======== Dataset extract ========

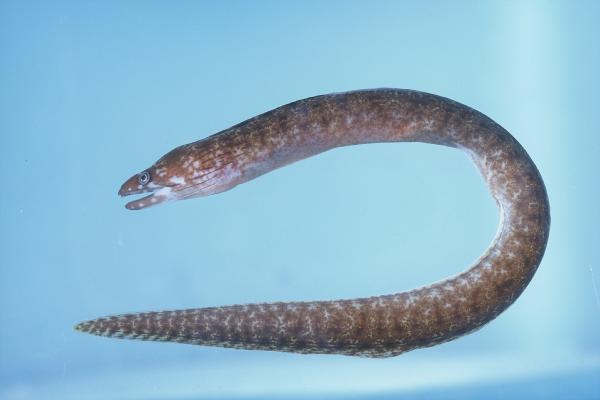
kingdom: Animalia
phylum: Chordata
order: Anguilliformes
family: Muraenidae
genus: Gymnothorax
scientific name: Gymnothorax chilospilus
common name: Lipspot moray
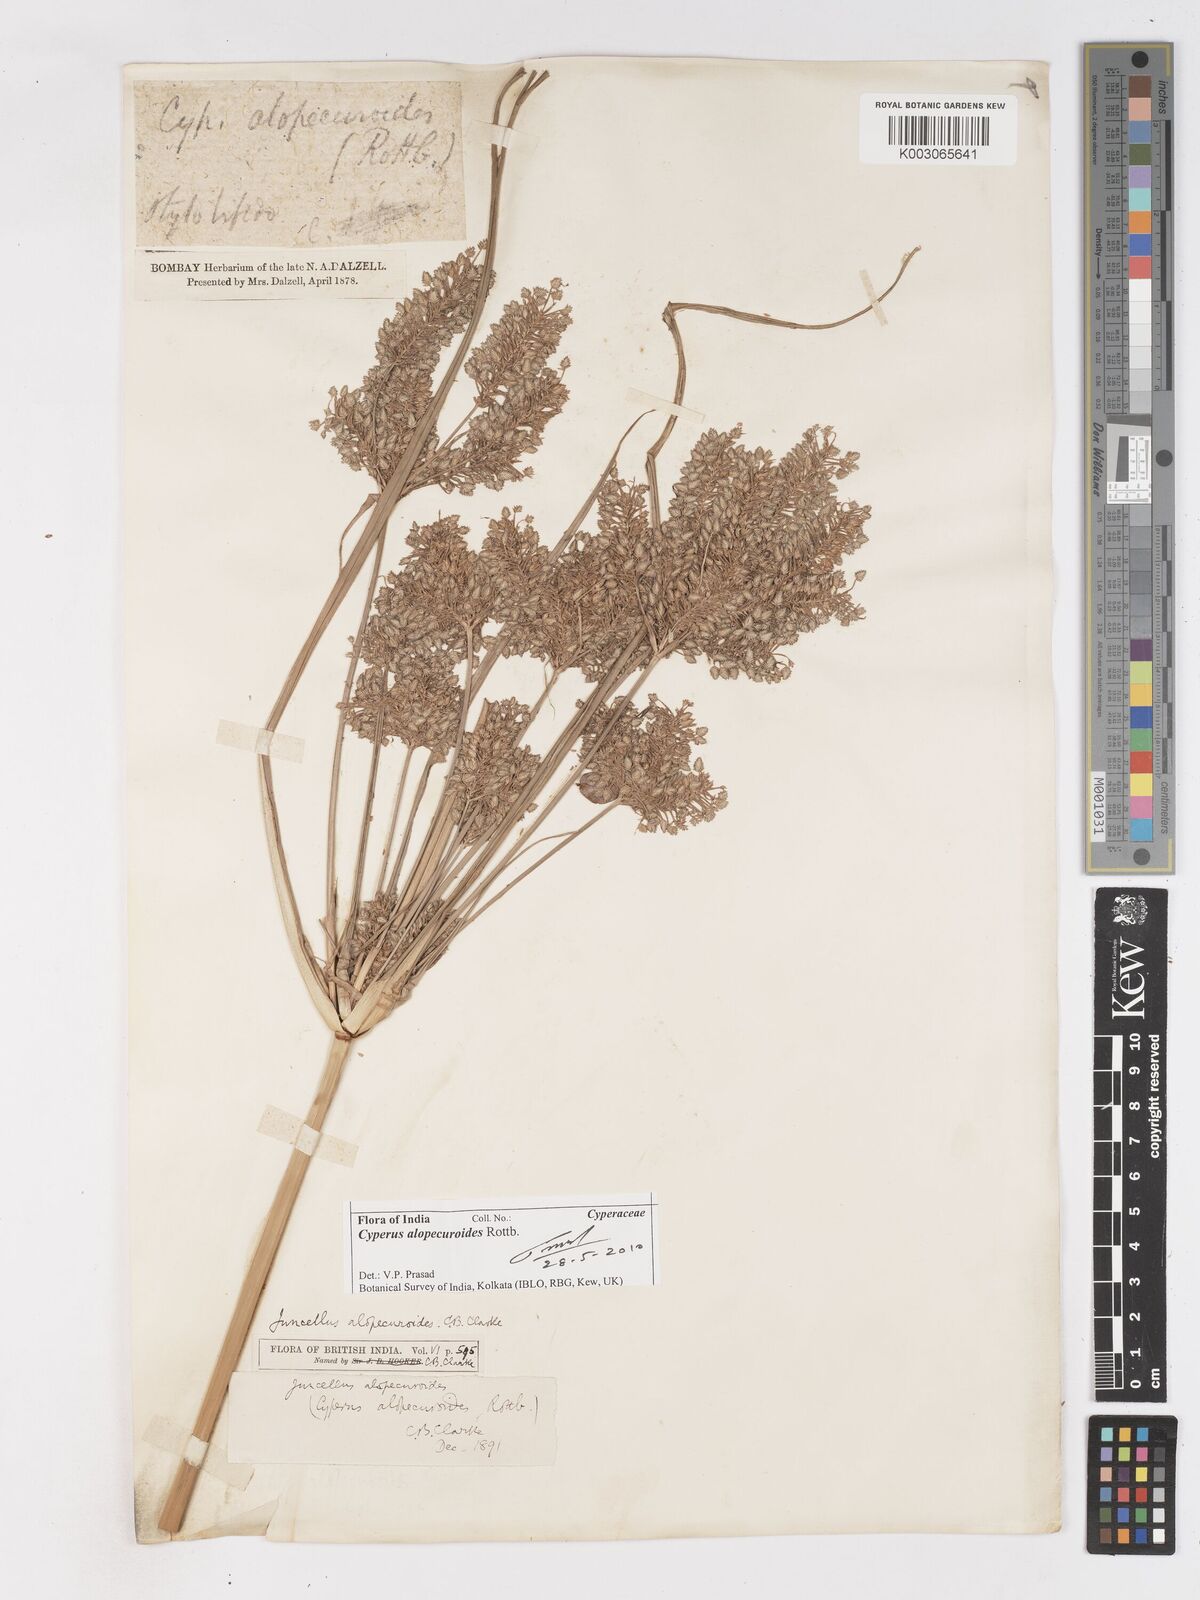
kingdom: Plantae
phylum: Tracheophyta
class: Liliopsida
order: Poales
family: Cyperaceae
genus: Cyperus
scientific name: Cyperus alopecuroides
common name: Foxtail flatsedge
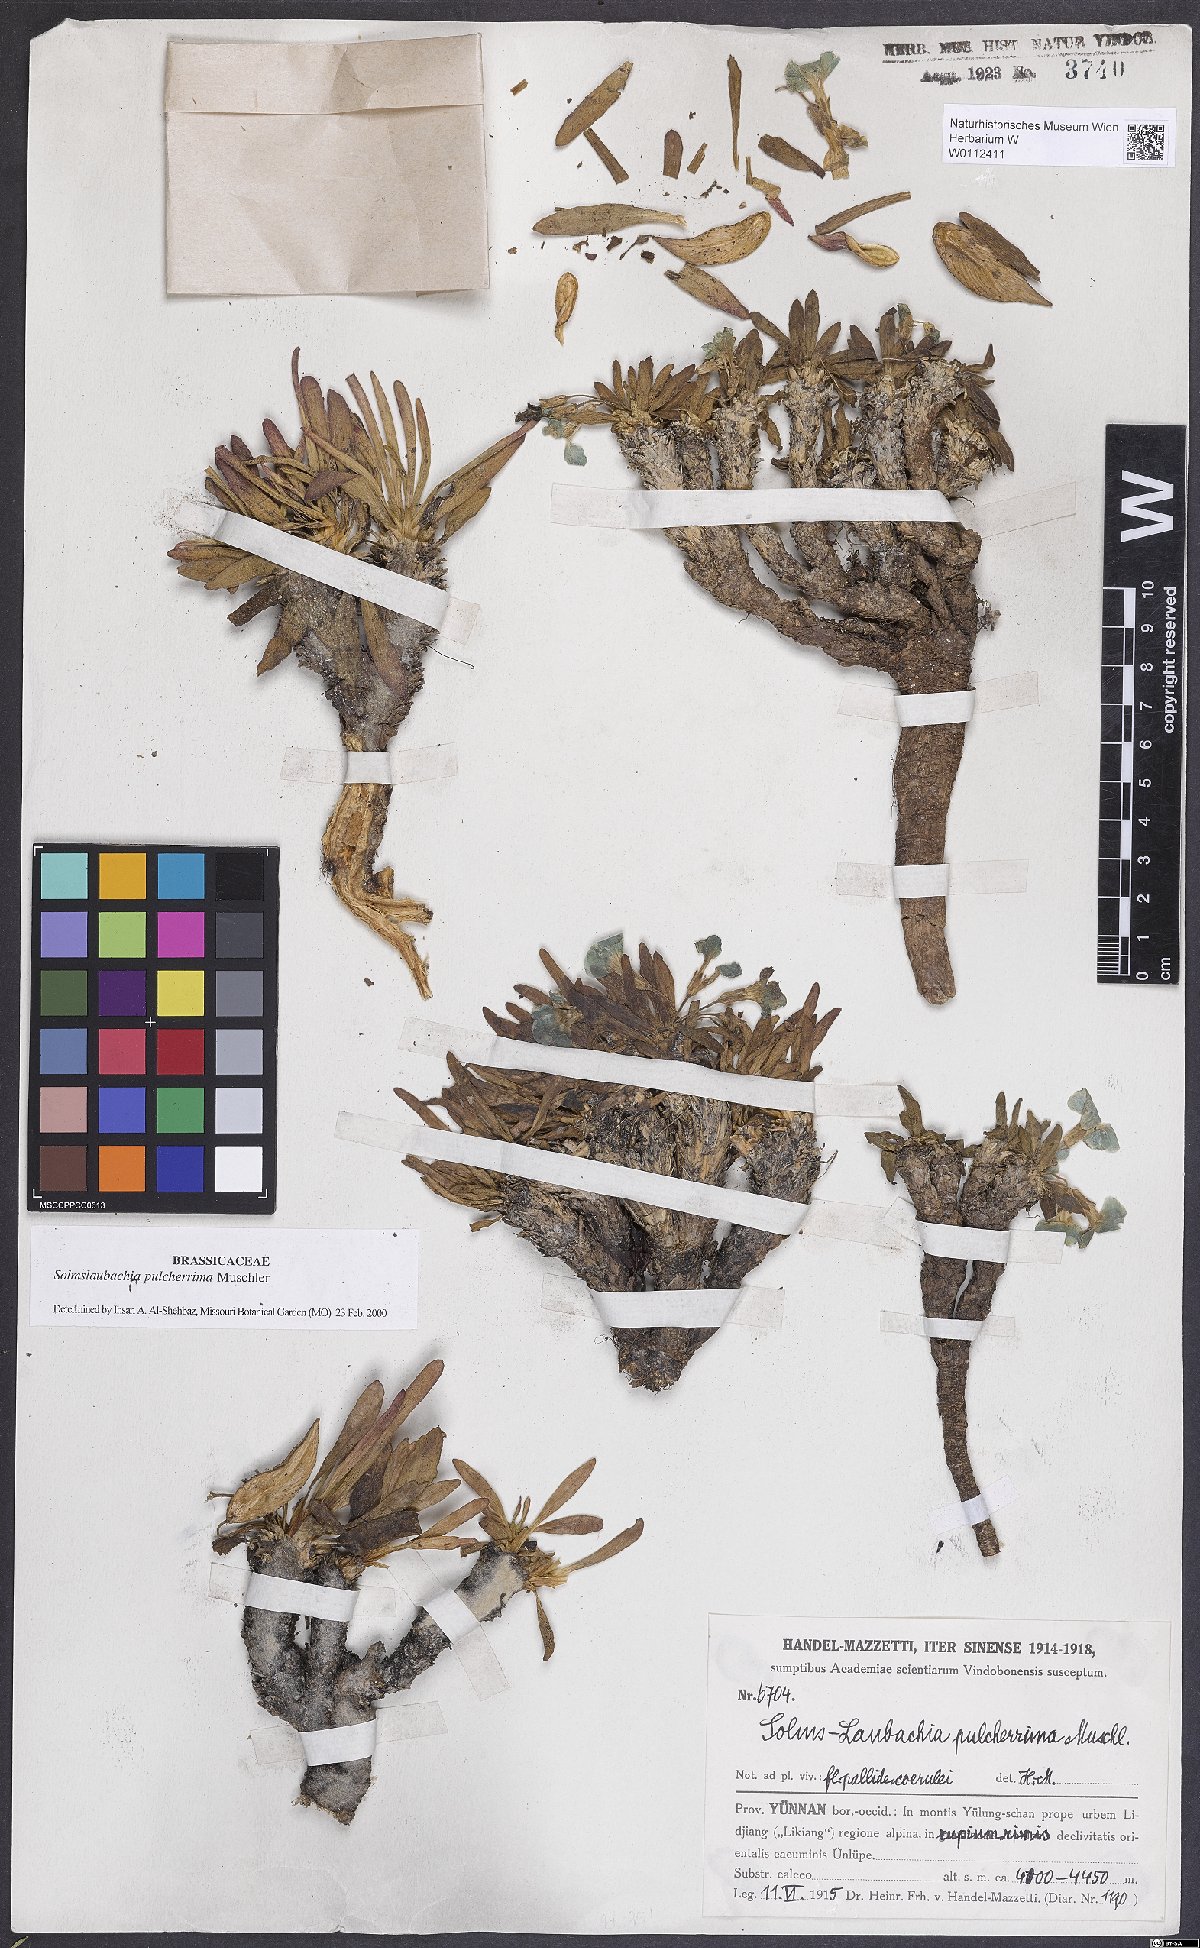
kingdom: Plantae
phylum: Tracheophyta
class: Magnoliopsida
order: Brassicales
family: Brassicaceae
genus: Solms-Laubachia
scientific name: Solms-Laubachia pulcherrima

========

- Task details: Print the lines of the listing from the line that contains "order: Poales" through the last line of the listing, reproducing each one exactly. Leave the pictures out of your answer.

- Solution to this task:
order: Poales
family: Cyperaceae
genus: Cyperus
scientific name: Cyperus alopecuroides
common name: Foxtail flatsedge
kingdom: Plantae
phylum: Tracheophyta
class: Magnoliopsida
order: Brassicales
family: Brassicaceae
genus: Solms-Laubachia
scientific name: Solms-Laubachia pulcherrima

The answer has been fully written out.